=== Job ===
Exactly the lines from the opening of the data through the line containing "serving tray: none" should be reproduced, please, with nothing added.

=== Data records ===
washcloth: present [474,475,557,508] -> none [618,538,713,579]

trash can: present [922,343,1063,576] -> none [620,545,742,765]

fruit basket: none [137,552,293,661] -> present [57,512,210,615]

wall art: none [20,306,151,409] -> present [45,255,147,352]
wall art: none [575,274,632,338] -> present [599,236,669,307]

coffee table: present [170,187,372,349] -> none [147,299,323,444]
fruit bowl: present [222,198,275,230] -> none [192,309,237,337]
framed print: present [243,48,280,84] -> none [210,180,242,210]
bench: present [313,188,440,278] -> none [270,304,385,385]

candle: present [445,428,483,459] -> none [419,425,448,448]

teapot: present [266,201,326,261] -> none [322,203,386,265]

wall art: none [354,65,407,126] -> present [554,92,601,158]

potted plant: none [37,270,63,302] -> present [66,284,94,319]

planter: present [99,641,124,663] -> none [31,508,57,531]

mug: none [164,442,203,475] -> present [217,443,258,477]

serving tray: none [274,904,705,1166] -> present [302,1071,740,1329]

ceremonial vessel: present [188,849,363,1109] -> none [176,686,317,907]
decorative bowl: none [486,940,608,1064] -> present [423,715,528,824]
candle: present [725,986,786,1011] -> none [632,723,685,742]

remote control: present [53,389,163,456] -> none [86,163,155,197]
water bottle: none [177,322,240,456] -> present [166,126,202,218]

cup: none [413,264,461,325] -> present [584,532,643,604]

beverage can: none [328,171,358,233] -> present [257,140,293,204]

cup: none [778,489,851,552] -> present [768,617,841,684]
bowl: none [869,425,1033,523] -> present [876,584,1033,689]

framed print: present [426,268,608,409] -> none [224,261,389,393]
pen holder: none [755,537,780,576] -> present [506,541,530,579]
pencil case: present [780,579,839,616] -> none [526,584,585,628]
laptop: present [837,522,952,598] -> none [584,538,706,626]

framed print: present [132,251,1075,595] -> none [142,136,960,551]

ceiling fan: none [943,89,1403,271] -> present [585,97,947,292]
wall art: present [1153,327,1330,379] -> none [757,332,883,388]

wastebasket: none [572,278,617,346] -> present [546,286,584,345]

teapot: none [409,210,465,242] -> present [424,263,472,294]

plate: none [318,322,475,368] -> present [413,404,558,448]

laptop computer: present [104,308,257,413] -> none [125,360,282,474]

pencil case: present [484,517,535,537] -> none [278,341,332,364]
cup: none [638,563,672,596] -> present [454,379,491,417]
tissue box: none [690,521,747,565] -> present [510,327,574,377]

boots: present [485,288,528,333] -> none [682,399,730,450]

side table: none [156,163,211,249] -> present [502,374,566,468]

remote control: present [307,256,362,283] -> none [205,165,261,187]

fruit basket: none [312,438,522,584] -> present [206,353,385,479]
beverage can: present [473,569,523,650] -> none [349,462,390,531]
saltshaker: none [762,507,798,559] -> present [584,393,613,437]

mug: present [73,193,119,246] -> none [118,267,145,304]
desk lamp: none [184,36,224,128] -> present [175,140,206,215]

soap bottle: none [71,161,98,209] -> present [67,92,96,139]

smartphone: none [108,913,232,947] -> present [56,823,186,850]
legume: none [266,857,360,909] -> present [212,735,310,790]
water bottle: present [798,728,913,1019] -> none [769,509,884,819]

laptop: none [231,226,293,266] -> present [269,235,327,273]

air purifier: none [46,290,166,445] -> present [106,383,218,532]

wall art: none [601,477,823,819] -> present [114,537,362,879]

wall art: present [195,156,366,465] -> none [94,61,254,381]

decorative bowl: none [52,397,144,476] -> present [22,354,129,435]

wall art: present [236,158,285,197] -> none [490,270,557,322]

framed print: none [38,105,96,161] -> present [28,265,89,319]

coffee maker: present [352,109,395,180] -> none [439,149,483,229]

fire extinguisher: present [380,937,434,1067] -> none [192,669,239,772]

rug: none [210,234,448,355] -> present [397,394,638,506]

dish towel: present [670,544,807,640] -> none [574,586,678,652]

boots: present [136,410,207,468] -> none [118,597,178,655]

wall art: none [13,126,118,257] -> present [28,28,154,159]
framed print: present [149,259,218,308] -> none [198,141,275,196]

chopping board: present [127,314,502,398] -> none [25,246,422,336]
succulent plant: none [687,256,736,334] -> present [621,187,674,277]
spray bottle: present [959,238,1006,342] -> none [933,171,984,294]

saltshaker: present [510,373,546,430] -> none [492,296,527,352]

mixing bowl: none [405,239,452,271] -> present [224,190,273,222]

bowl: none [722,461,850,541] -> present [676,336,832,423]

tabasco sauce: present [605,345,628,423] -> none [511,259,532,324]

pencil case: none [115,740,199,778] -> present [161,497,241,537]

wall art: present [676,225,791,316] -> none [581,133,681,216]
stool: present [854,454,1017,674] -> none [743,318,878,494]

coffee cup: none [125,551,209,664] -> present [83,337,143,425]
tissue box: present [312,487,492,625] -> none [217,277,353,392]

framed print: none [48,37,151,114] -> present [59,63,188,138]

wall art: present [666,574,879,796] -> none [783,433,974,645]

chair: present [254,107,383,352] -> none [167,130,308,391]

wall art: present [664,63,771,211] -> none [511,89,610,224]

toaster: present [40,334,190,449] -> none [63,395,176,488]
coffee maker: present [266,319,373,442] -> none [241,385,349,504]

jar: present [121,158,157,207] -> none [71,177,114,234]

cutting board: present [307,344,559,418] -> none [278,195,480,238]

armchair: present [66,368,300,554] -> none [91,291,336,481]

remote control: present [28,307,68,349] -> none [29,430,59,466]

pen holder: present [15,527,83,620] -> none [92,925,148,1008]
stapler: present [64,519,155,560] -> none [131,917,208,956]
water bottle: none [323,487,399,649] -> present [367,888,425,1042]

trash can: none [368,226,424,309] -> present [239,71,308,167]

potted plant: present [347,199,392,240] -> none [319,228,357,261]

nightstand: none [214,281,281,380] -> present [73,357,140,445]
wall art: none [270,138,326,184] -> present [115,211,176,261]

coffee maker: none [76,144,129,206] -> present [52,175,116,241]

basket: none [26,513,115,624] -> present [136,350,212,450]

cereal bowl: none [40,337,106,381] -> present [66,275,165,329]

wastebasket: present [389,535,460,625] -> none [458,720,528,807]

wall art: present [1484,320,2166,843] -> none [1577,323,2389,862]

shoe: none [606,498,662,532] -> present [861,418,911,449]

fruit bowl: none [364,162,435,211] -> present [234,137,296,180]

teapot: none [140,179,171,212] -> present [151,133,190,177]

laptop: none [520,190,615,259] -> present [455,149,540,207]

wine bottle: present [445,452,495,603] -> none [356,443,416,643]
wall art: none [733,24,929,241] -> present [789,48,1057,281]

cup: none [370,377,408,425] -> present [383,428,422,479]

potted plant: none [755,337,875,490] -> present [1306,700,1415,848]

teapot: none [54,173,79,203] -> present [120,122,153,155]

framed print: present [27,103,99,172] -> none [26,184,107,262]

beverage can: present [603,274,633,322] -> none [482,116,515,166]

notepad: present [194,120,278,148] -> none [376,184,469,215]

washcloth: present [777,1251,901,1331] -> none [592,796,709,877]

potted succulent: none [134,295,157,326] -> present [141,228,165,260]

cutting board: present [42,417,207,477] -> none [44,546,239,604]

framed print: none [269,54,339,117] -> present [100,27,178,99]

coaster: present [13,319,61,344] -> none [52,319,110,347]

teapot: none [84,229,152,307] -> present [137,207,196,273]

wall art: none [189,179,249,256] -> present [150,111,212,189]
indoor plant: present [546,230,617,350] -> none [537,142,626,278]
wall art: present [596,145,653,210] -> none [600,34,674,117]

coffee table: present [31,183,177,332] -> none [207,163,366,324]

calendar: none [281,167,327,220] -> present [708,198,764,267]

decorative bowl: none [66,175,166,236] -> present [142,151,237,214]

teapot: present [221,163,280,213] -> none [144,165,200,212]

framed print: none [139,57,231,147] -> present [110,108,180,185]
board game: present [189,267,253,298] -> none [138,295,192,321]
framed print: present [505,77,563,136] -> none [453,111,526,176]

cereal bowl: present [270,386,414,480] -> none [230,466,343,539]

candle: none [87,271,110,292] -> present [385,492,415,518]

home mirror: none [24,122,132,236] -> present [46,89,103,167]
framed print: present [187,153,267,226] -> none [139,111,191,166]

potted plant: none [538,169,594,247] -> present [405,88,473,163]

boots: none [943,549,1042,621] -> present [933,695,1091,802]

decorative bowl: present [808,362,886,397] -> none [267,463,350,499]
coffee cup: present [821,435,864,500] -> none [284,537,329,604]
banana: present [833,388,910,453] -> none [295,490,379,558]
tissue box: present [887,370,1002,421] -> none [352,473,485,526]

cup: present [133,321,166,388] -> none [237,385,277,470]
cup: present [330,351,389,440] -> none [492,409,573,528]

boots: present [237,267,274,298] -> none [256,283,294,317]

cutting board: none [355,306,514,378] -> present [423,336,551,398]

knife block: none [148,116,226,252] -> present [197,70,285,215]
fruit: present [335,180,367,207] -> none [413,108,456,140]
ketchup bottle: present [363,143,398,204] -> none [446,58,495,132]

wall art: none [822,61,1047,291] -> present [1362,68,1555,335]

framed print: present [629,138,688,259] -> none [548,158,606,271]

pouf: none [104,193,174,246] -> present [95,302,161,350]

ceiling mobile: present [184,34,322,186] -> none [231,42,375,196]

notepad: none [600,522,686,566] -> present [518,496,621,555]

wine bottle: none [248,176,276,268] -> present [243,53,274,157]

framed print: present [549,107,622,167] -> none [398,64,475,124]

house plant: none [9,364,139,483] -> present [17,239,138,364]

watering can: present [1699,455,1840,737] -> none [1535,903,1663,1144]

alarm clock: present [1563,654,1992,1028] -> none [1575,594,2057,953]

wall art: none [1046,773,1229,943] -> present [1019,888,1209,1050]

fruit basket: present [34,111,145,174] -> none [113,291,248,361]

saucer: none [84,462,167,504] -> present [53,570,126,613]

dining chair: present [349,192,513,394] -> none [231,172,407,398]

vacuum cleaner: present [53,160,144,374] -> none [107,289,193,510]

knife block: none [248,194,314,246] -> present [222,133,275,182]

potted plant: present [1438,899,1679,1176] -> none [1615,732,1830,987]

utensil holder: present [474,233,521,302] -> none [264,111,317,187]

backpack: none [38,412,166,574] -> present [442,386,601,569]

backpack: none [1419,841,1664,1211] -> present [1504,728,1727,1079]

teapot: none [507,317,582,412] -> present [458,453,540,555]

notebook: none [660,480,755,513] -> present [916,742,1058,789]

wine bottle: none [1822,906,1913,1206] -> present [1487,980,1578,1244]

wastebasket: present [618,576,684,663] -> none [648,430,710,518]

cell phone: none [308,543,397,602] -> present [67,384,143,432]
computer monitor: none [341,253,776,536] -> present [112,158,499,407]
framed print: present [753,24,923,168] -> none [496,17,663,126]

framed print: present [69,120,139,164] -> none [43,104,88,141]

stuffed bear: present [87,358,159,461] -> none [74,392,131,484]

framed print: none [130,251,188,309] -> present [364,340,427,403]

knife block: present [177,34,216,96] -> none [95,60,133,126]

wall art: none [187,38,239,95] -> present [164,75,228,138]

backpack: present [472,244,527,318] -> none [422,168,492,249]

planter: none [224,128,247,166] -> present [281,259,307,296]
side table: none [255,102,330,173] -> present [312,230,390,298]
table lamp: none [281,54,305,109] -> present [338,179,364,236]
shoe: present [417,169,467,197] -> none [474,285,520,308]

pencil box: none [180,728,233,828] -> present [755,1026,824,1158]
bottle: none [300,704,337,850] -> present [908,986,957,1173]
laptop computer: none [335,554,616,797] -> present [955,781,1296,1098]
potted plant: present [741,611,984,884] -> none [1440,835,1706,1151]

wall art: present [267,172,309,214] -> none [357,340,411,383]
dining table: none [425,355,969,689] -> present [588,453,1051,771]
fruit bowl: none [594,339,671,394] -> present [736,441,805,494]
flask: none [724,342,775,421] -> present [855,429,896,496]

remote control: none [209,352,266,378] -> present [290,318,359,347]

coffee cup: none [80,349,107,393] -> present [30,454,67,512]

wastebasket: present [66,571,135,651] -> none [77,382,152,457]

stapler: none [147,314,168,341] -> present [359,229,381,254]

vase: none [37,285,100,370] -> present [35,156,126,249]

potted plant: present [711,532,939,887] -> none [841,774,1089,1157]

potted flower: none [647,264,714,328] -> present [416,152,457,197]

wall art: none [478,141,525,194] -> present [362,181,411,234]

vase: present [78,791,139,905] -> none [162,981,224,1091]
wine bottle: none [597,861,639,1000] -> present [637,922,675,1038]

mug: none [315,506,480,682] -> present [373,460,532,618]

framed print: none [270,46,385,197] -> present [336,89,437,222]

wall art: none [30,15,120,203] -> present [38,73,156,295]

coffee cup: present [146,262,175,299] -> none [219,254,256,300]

=== Result for this task ===
washcloth: present [474,475,557,508] -> none [618,538,713,579]

trash can: present [922,343,1063,576] -> none [620,545,742,765]

fruit basket: none [137,552,293,661] -> present [57,512,210,615]

wall art: none [20,306,151,409] -> present [45,255,147,352]
wall art: none [575,274,632,338] -> present [599,236,669,307]

coffee table: present [170,187,372,349] -> none [147,299,323,444]
fruit bowl: present [222,198,275,230] -> none [192,309,237,337]
framed print: present [243,48,280,84] -> none [210,180,242,210]
bench: present [313,188,440,278] -> none [270,304,385,385]

candle: present [445,428,483,459] -> none [419,425,448,448]

teapot: present [266,201,326,261] -> none [322,203,386,265]

wall art: none [354,65,407,126] -> present [554,92,601,158]

potted plant: none [37,270,63,302] -> present [66,284,94,319]

planter: present [99,641,124,663] -> none [31,508,57,531]

mug: none [164,442,203,475] -> present [217,443,258,477]

serving tray: none [274,904,705,1166] -> present [302,1071,740,1329]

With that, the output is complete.